Did you know that the average gamer is between 35 and 44? This might definitely come as a surprise, especially to those who think most gamers are teenage boys and young adults. As you might have seen in “High Score” on Netflix, in the 70s and 80s the majority of gamers were actually teens. Nowadays, however, there are even gaming parties which are attended by teens and older people alike.
Gamers aren’t antisocial, don’t project violent behaviors and aren’t only men. Thankfully, year by year, these stereotypes are being diminished and the media is beginning to look at your average gamer with a more meticulous, non-judgmental eye.
4. You can turn gaming into a career
I can’t even count the amount of people I’ve met in my life that I personally encountered scolding their partners, children or family members for playing video games. “Video games won’t get you anywhere”, “Instead of playing video games, maybe you should study/get a better job/do chores”, “How are they supposed to have friends if they won’t even leave their room?”
First question I was asked during my interview at G2A was if I am a gamer — and to be honest, I can’t call myself such. I thought it was just another question from the list, but as I started working here I realized I know less about video games than 99% of people who work here. Everyone on my team and as far as I know, most of the people from other teams are avid video game players and have been for years now.
It doesn’t matter if they’re copywriters, software developers, marketing specialists — everyone at G2A is connected to gaming in one way or another. In general, if you’re an avid gamer you can find jobs in game design, computer programming, graphic design and more.
Even audio engineers, translators and writers will find a career for themselves in the gaming world. And let me not forget to mention streamers and YouTubers who make thousands, if not millions of dollars with their gaming content. Check out this awesome article from Skillshot Media on Careers in Gaming from A to Z.
On the other hand, just take a look at PewDiePie, one of the world’s biggest streamers:
5. The gaming market is worth almost $150 billion now
If you’re not interested in gaming, this number may seem really abstract to you. Well, to put it in perspective for you, the dietary supplements market (vitamin C, calcium, magnesium etc.) is worth about the same. In comparison, you definitely know someone who is vegetarian or vegan. Vegan products market is worth around $12.7 billions of dollars, which is significantly less than the gaming market.
What does that mean? That there is dozens of millions of gamers in this world who enjoy it and that number is only going to continue to grow. So instead of putting gamers into one basket and closing them off from the world, we might as well accept that gaming isn’t going anywhere.
Would dozens of millions of people use gaming because they like to look at violence and blood? I don’t think so. So let’s stop stereotyping gamers who are not just like just like anyone else. They ARE anyone else.

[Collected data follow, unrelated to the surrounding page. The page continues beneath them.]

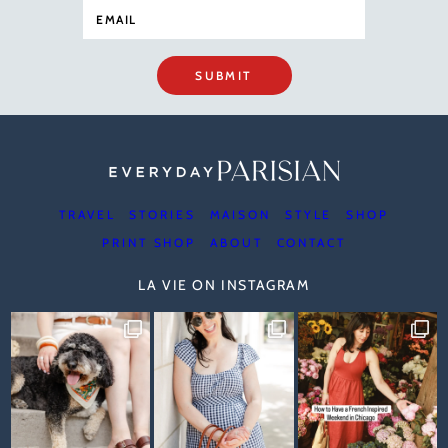
SUBMIT
TRAVEL
STORIES
MAISON
STYLE
SHOP
PRINT SHOP
ABOUT
CONTACT
LA VIE ON INSTAGRAM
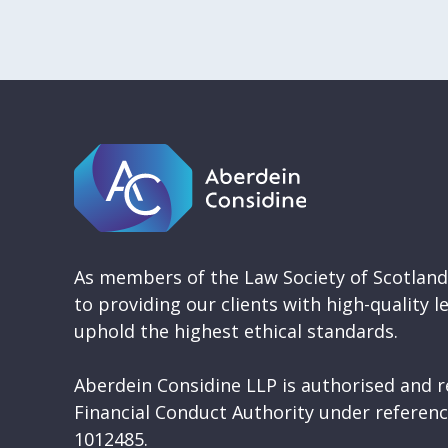
As members of the Law Society of Scotlan
to providing our clients with high-quality l
uphold the highest ethical standards.
Aberdein Considine LLP is authorised and r
Financial Conduct Authority under refere
1012485.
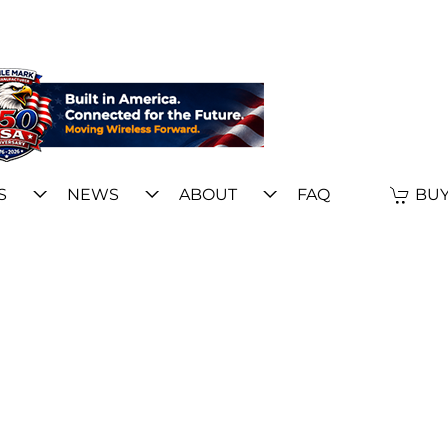
S
NEWS
ABOUT
FAQ
BUY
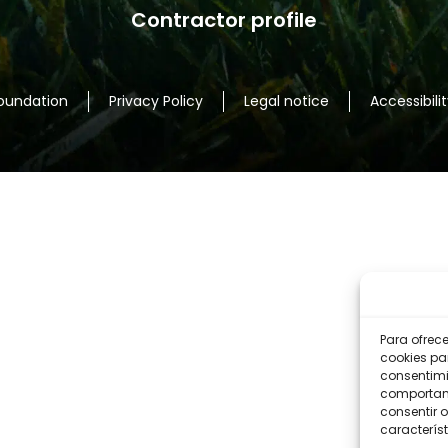
Contractor profile
nd sun
lower Door test.
Foundation
Privacy Policy
Legal notice
Accessibilit
ical
nd Design PH.
Para ofrec
cookies pa
consentimi
comportami
consentir o
um
característ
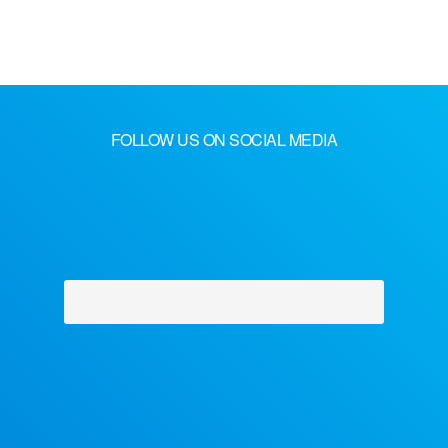
FOLLOW US ON SOCIAL MEDIA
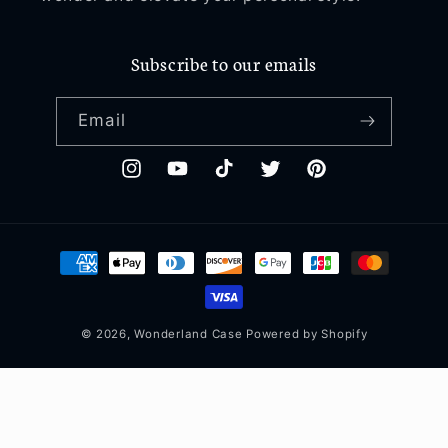
Subscribe to our emails
Email
Instagram
YouTube
TikTok
Twitter
Pinterest
Payment
methods
© 2026,
Wonderland Case
Powered by Shopify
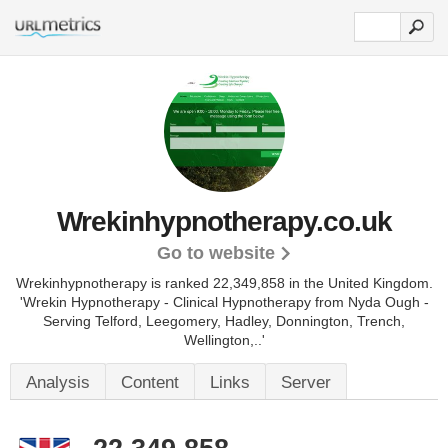
Wrekinhypnotherapy.co.uk
Go to website
Wrekinhypnotherapy is ranked 22,349,858 in the United Kingdom.
'Wrekin Hypnotherapy - Clinical Hypnotherapy from Nyda Ough -
Serving Telford, Leegomery, Hadley, Donnington, Trench,
Wellington,..'
Analysis
Content
Links
Server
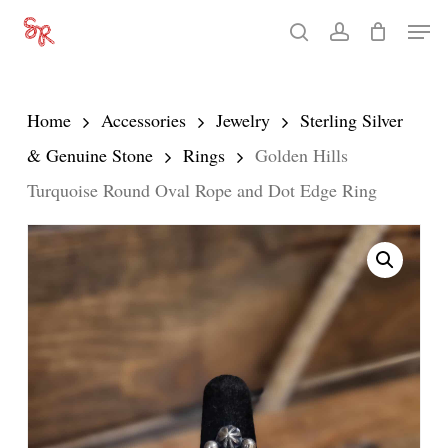
Skip
Men
search
account
to
Close
main
Menu
content
Home
Accessories
Jewelry
Sterling Silver
& Genuine Stone
Rings
Golden Hills
Turquoise Round Oval Rope and Dot Edge Ring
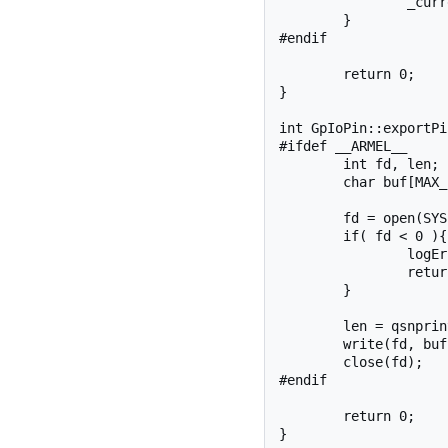
		_currentValue = *value;

	}

#endif

	return 0;

}

int GpIoPin::exportPi
#ifdef __ARMEL__

	int fd, len;

	char buf[MAX_BUF];

	fd = open(SYSFS_GPIO_DIR "/export", O_WRONLY);

	if( fd < 0 ){

		logError("exportPin", fd);

		return fd;

	}

	len = qsnprintf(buf, sizeof(buf), "%d", _pinNumber);

	write(fd, buf, len);

	close(fd);

#endif

	return 0;

}
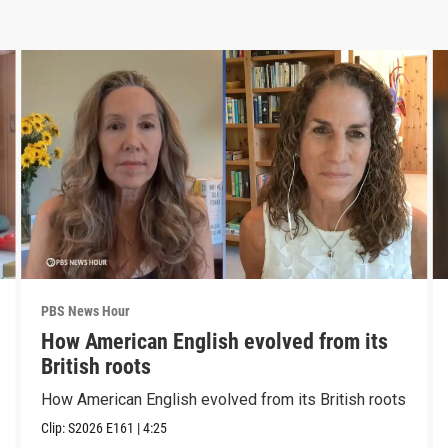
PBS News Hour
How American English evolved from its
British roots
How American English evolved from its British roots
Clip:
S2026
E161
|
4:25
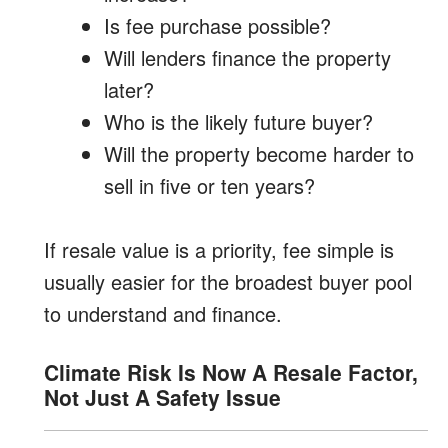
Is fee purchase possible?
Will lenders finance the property
later?
Who is the likely future buyer?
Will the property become harder to
sell in five or ten years?
If resale value is a priority, fee simple is
usually easier for the broadest buyer pool
to understand and finance.
Climate Risk Is Now A Resale Factor,
Not Just A Safety Issue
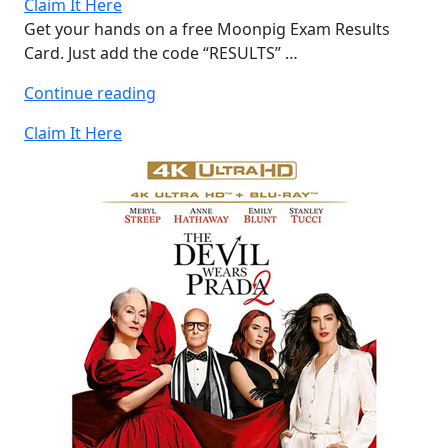
Claim It Here
Get your hands on a free Moonpig Exam Results
Card. Just add the code “RESULTS” …
“Free
Continue reading
Moonpig
Claim It Here
Exam
Results
Card”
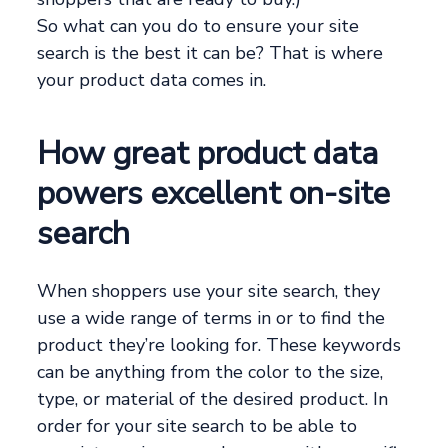
So what can you do to ensure your site
search is the best it can be? That is where
your product data comes in.
How great product data
powers excellent on-site
search
When shoppers use your site search, they
use a wide range of terms in or to find the
product they’re looking for. These keywords
can be anything from the color to the size,
type, or material of the desired product. In
order for your site search to be able to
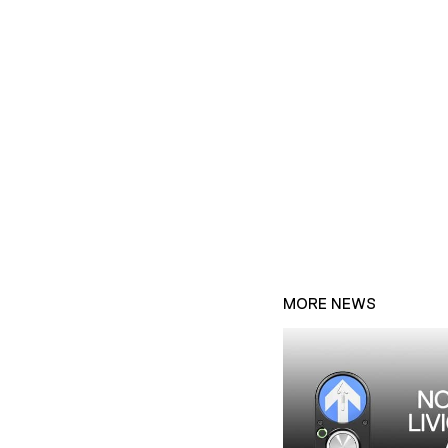
MORE NEWS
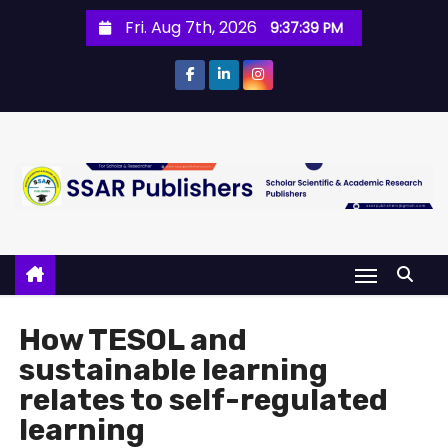
Fri. Aug 7th, 2026
9:37:39 PM
How TESOL and
sustainable learning
relates to self-regulated
learning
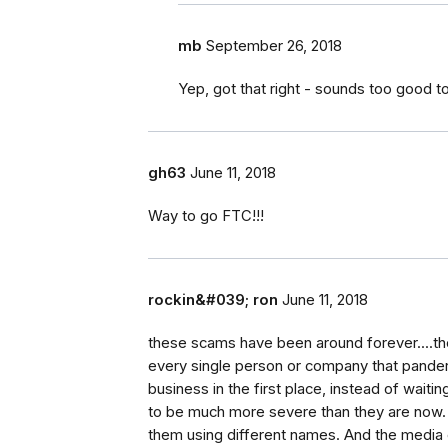
mb
September 26, 2018
Yep, got that right - sounds too good t
gh63
June 11, 2018
Way to go FTC!!!
rockin&#039; ron
June 11, 2018
these scams have been around forever....th
every single person or company that pande
business in the first place, instead of waitin
to be much more severe than they are now. 
them using different names. And the media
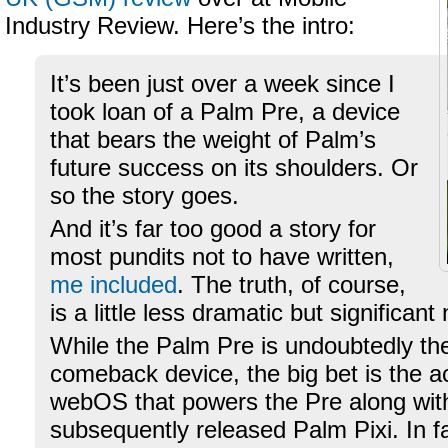
Industry Review. Here’s the intro:
It’s been just over a week since I
took loan of a Palm Pre, a device
that bears the weight of Palm’s
future success on its shoulders. Or
so the story goes.
And it’s far too good a story for
most pundits not to have written,
me included
. The truth, of course,
is a little less dramatic but significan
While the Palm Pre is undoubtedly t
comeback device, the big bet is the
webOS that powers the Pre along wit
subsequently released Palm Pixi. In f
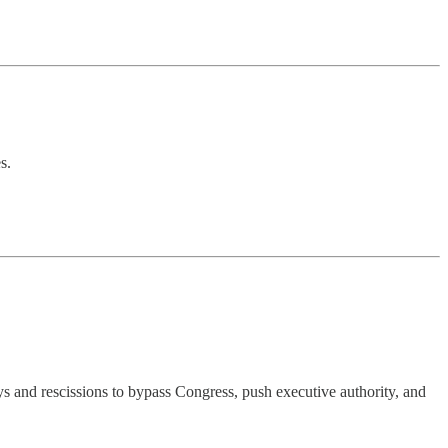
s.
 and rescissions to bypass Congress, push executive authority, and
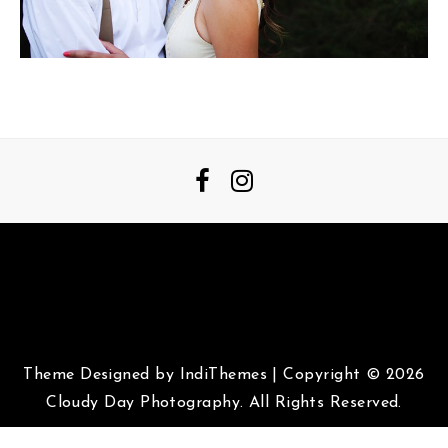
Theme Designed by
IndiThemes
|
Copyright © 2026
Cloudy Day Photography. All Rights Reserved.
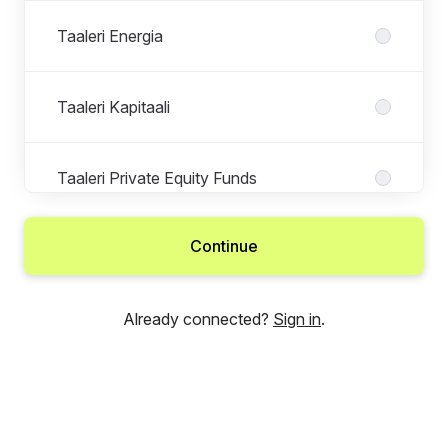
Taaleri Energia
Taaleri Kapitaali
Taaleri Private Equity Funds
Continue
Taaleri Real Estate
Already connected?
Sign in
.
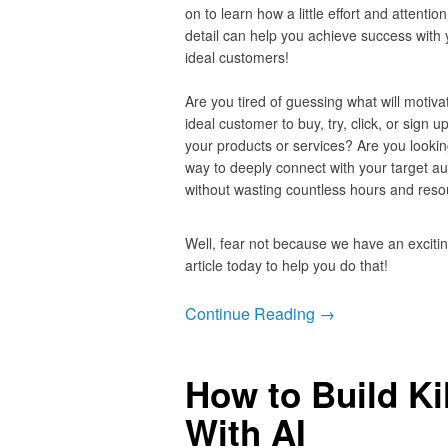
on to learn how a little effort and attention
detail can help you achieve success with 
ideal customers!
Are you tired of guessing what will motiva
ideal customer to buy, try, click, or sign up
your products or services? Are you lookin
way to deeply connect with your target a
without wasting countless hours and re
Well, fear not because we have an exciti
article today to help you do that!
Continue Reading →
How to Build Ki
With AI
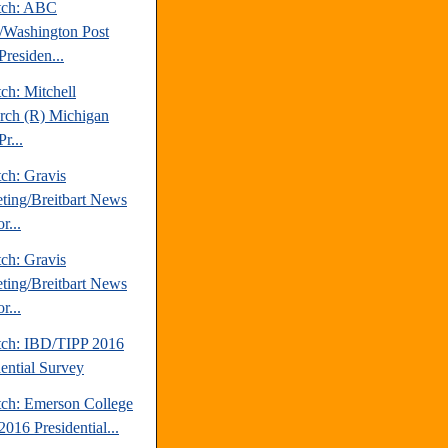
tch: ABC
Washington Post
Presiden...
ch: Mitchell
rch (R) Michigan
r...
ch: Gravis
ting/Breitbart News
r...
ch: Gravis
ting/Breitbart News
r...
tch: IBD/TIPP 2016
dential Survey
tch: Emerson College
016 Presidential...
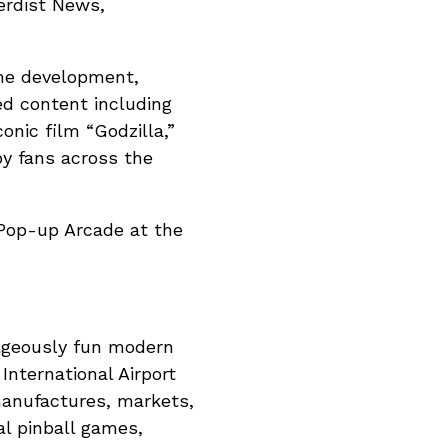
Nerdist News,
the development,
ted content including
onic film “Godzilla,”
by fans across the
 Pop-up Arcade at the
trageously fun modern
nternational Airport
manufactures, markets,
tal pinball games,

A gamer can be an old grandpa whose kids left and he uses it to connect to other people and players. A gamer can be a businesswoman who deals with billion dollar deals during the day and uses gaming to take the edge off at the end of the day. A gamer can be a young boy who loves soccer games but his parents can’t afford soccer classes. There are so many scenarios you wouldn’t even know.
I think with age I grew into a person who proudly admits when they’re wrong about things. It’s liberating, to say the least. I was certainly never against gaming, but I have to admit that working in the gaming industry showed me video games are not only for introverts with nothing better to do.
I can also hear my gamer and geek coworkers launching their missiles at me as they’re reading this (love you guys), but the good thing is, G2A changed my mind and taught me that games are so much more than just a way for time to pass.
As a result, I picked up SimCity again, which taught me several life lessons now that I’m almost two decades older than when I played it for the first time.